Герб на щите всадника не читался. Возможно его и не было, лишь змеиный узор выцветшей краски украшал потрескавшийся щит. Окантовка щита недавно обновлена, умбон начищен и блестел бы, не покрывай его слой защитного жира. Шлем не имел забрала, колоковидный, открывающий бледное лицо и низкий лоб, рассеченный сальными волосами. Лицо молодое, отмеченное нездоровым румянцем, следами ударов ветра и походной жизни.

Его воины скрывали возраст за серыми от грязи бородами. Они молчали, не переругивались, что выдавало в них профессионалов. Молодежь себя так не ведет.

– Господин, – священник поклонился, – я приветствую вас в Имирте. Позвольте пригласить вас на постой.

Приглашение не требовалось, ведь вооруженный человек всегда в праве, чтобы он не пожелал.

– И где, отец, по-твоему я должен заночевать? – ответил всадник, подняв руку в латной перчатке.

Серое железо указало на окружающие их серые дома.

Всадник не считал необходимым представляться. Ведь имя – ценность. Разбрасываться им перед этими грязными людьми глупо.

– Лучшего, чем дом старосты, я не могу предложить, – ответил священник.

Один из поселян зыркнул на него с гневом, но не стал возражать. Во-первых, лучшего дома в деревне действительно не имелось, во-вторых, поселян не режут. Второй факт уже дошел до сознания старосты, а это значило, что воины прибыли с какой-то определенной целью.

Староста выступил вперед, представился и предложил проследовать в его дом. Воинов он предложил распределить по остальным домишкам на постой.

– Расположатся, – ответствовал всадник, показав улыбкой черные зубы, – но только частично.

Он говорил громко, чтобы его слышали все. Треть отряда выставит дозоры на подступах к деревне. Староста начал понимать, что не только урожай репы придется выдать господину и его воинам.

Всадник, не спешиваясь, направил коня к дому старосты.

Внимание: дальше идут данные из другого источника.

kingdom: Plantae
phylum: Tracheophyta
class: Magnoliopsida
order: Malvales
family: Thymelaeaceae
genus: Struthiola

Ему не требовался проводник, ведь и так очевидно, где тот живет. Человек не боялся повернуть спину к крестьянам, скованным страхом и неизвестностью.

Обнадеживало лишь то, что деревню не сожгут. Пока.

Людей распределили по хижинам, выкатили им угощение. Сами хозяева постарались отослать семью подальше, запрятав детей и жен в хлеву. Помогло это мало. Воины не первый год жили походами, знали все нехитрые уловки крестьян. Сопротивление могло бы закончиться плохо, тем более кроме кислой браги иного угощения в деревне не водилось.

Ни горького пива, ни красного как кровь вина, ни тем более дорогой эссенции, улавливаемой из первых продуктов.

Треть отряда стерегла деревню, скорее не позволяя крестьянам разбежаться, нежели защищая от внешних врагов. Воины растянулись широкой цепью, но так, чтобы держать друг друга в поле зрения. Ночью, когда сменились караулы, воины зажгли костры.

Не то, чтобы скованные страхом крестьяне могли сбежать. Они и не делали такой попытки, даже когда разгоряченные брагой воины потребовали большего от гостеприимных хозяев.

Ночь сморила лишь воинов, отягощенных туманной брагой. Их вожак лег позже, раздав приказы. В чаде очага он беспрестанно кашлял, порой поднося к губам ладонь. Сплевывая на пол, он пытался ухватиться за ускользающие нити сна.

Не спал староста, пытаясь в уме подсчитать количество затребованных продуктов. Писать он не умел, не вел учетных книг. Не обладая этими навыками, он все же понимал, что предстоящая зима будет тяжела.

Воинам требовались припасы, в деревню они пришли по чистой случайности. Хотя всадник об этом не говорил. Только по насмешке Хранителя сюда могли заглянуть, ищущие отдыха и припасов воины.

Ни карт, ни путеводителей не существовало. Нигде, кроме нескольких столичных книг не отмечено существование Имирта. Деревня и ее название редко возникали в умах хозяев. Они сюда не наведывались. Раз в год священник и староста проделывали путь на юг, к цитадели владетеля. Священник, чтобы обновить священные клятвы общины, а староста вез оброк.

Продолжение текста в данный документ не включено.